Cadejo Blanco review – compelling performances in slow-burn drug gang thriller

Cadejo Blanco review – compelling performances in slow-burn drug gang thriller

Two sisters go out clubbing. In the loos, they drunkenly argue, and one of them storms out. When she wakes up the next morning, her sister’s bed is unslept in. So begins this slow-burn movie from Guatemala that’s not so much an out-and-out suspense thriller as a character study powered by an outstanding lead performance by Karen Martínez. She plays sensible, level-headed Sarita, whose party girl sister Bea (Pamela Martínez) vanishes. Sarita suspects Bea’s disappearance has something to do with the guy she’s been secretly dating. He’s mixed up in a drug gang.
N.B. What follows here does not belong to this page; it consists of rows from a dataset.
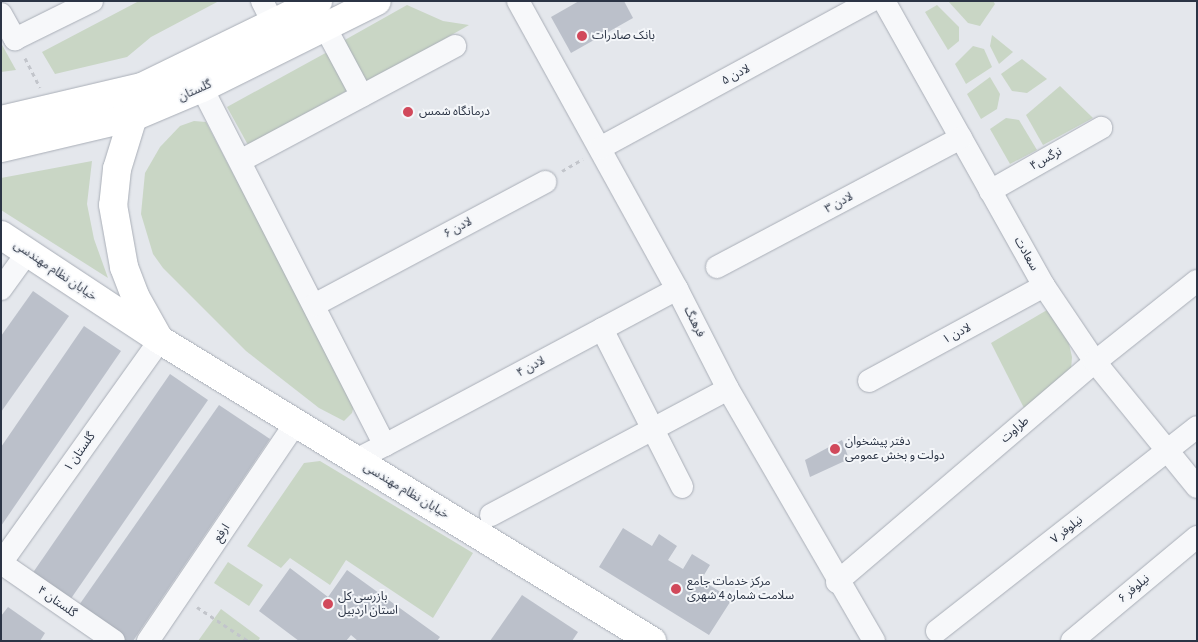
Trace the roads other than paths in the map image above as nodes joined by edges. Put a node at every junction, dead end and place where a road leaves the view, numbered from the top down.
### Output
1 (92, 1) edge
2 (262, 1) edge
3 (318, 1) edge
4 (377, 1) edge
5 (518, 1) edge
6 (871, 1) edge
7 (884, 1) edge
8 (1, 14) edge
9 (274, 25) junction
10 (325, 27) junction
11 (455, 46) dead end
12 (202, 88) junction
13 (362, 96) junction
14 (133, 117) junction
15 (1, 120) edge
16 (1101, 128) dead end
17 (961, 138) junction
18 (1, 148) edge
19 (600, 148) junction
20 (240, 161) junction
21 (545, 182) road end
22 (990, 191) junction
23 (1, 235) edge
24 (27, 253) junction
25 (717, 267) dead end
26 (1197, 281) edge
27 (1044, 286) junction
28 (1, 289) edge
29 (677, 289) junction
30 (314, 305) junction
31 (602, 329) junction
32 (160, 340) junction
33 (1094, 362) junction
34 (869, 381) dead end
35 (728, 390) junction
36 (295, 424) junction
37 (1197, 427) edge
38 (653, 431) junction
39 (385, 445) junction
40 (1168, 451) junction
41 (356, 460) junction
42 (682, 487) dead end
43 (1197, 487) edge
44 (491, 515) dead end
45 (1197, 537) edge
46 (1, 563) edge
47 (837, 582) junction
48 (937, 631) dead end
49 (649, 640) edge
50 (114, 641) edge
51 (148, 641) edge
52 (874, 641) edge
53 (1072, 641) edge

1 - 8 street
2 - 9 street
3 - 9 street, گلستان
4 - 10 street, گلستان
5 - 19 street, فرهنگ
6 - 19 street, لادن ۵
7 - 17 street, سعادت
9 - 15 street, گلستان
10 - 12 street, گلستان
10 - 13 street
11 - 13 street
12 - 14 street, گلستان
12 - 20 street
13 - 20 street
14 - 18 street, گلستان
14 - 32 street, خیابان نظام مهندسی
16 - 22 street, نرگس۴
17 - 22 street, سعادت
17 - 25 street, لادن ۳
19 - 29 street, فرهنگ
20 - 30 street
21 - 30 street, لادن ۶
22 - 27 street, سعادت
23 - 24 street, خیابان نظام مهندسی
24 - 28 street
24 - 32 street, خیابان نظام مهندسی
26 - 33 street, طراوت
27 - 33 street, سعادت
27 - 34 street, لادن ۱
29 - 31 street, لادن ۴
29 - 35 street, فرهنگ
30 - 39 street
31 - 38 street
31 - 39 street, لادن ۴
32 - 36 street, خیابان نظام مهندسی
32 - 46 street, گلستان ۱
33 - 40 street, سعادت
33 - 47 street, طراوت
35 - 38 street
35 - 47 street, فرهنگ
36 - 41 street, خیابان نظام مهندسی
36 - 51 street, ارفع
37 - 40 street, نیلوفر ۷
38 - 42 street
38 - 44 street
39 - 41 street, لادن ۴
40 - 43 street, سعادت
40 - 48 street, نیلوفر ۷
41 - 49 street, خیابان نظام مهندسی
45 - 53 street, نیلوفر ۶
46 - 50 street, گلستان ۴
47 - 52 street, فرهنگ

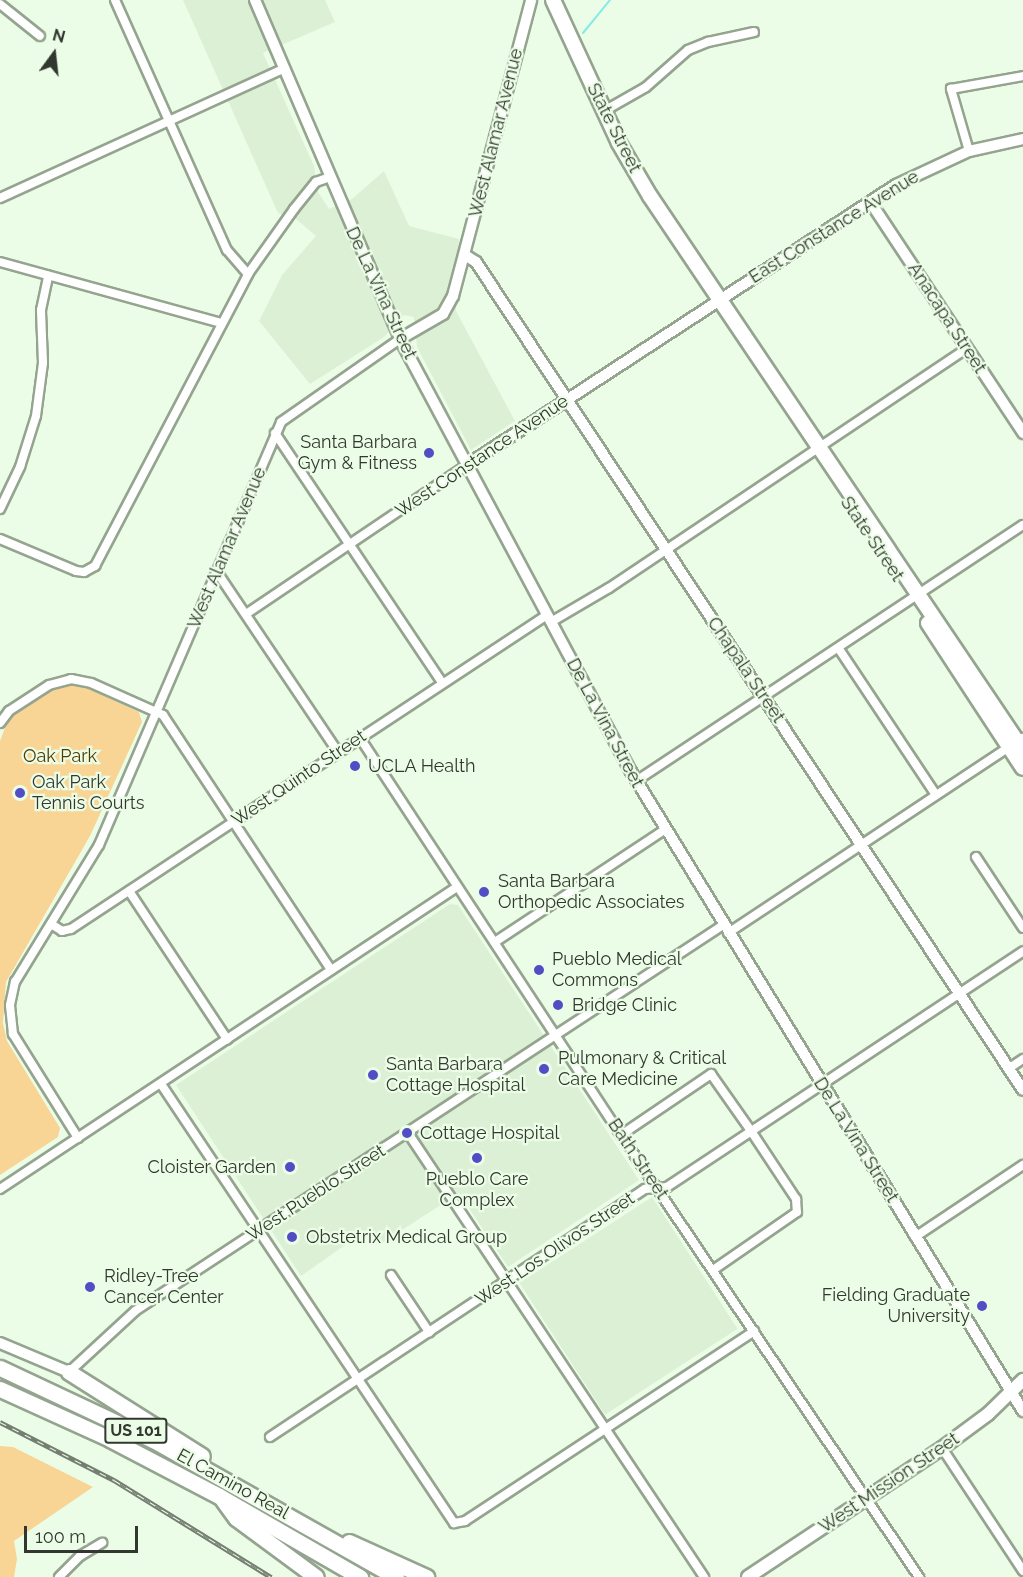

When Sarita reports her sister missing at the local police station, the officer on the front desk barely looks up. Go home and pray, he tells her. Instead, Sarita infiltrates the gang that Bea’s boyfriend Andrés (Rudy Rodríguez) belongs to. The gang boss is the only proper adult in sight; the rest of them barely look old enough to shave. Cadejo Blanco director Justin Lerner spent a year casting non-professionals to play his gang members, and some of his first-time actors have former gang affiliations. They put in impressive performances and give the film a real human quality; gang life here is not all style and bravado; these kids are young and exploited. Their lives have no value, and they know it.

Still, it’s Martínez who shines as Sarita. You can see her visibly toughening up in her new life. Her first test is to pose as a prostitute to attract the attentions of a terrifying gangster in a bar. The way he eyes her up, muscular, perfectly still; he looks like a predator poised to rip apart his prey. Martínez is terrific in these moments, the mask slipping to show flickers of fear. There are a couple of gripping scenes like this, that are hard to look away from, and difficult to watch. But the tension leaks away in the second half; the film could have done with being snipped by a good 20 minutes.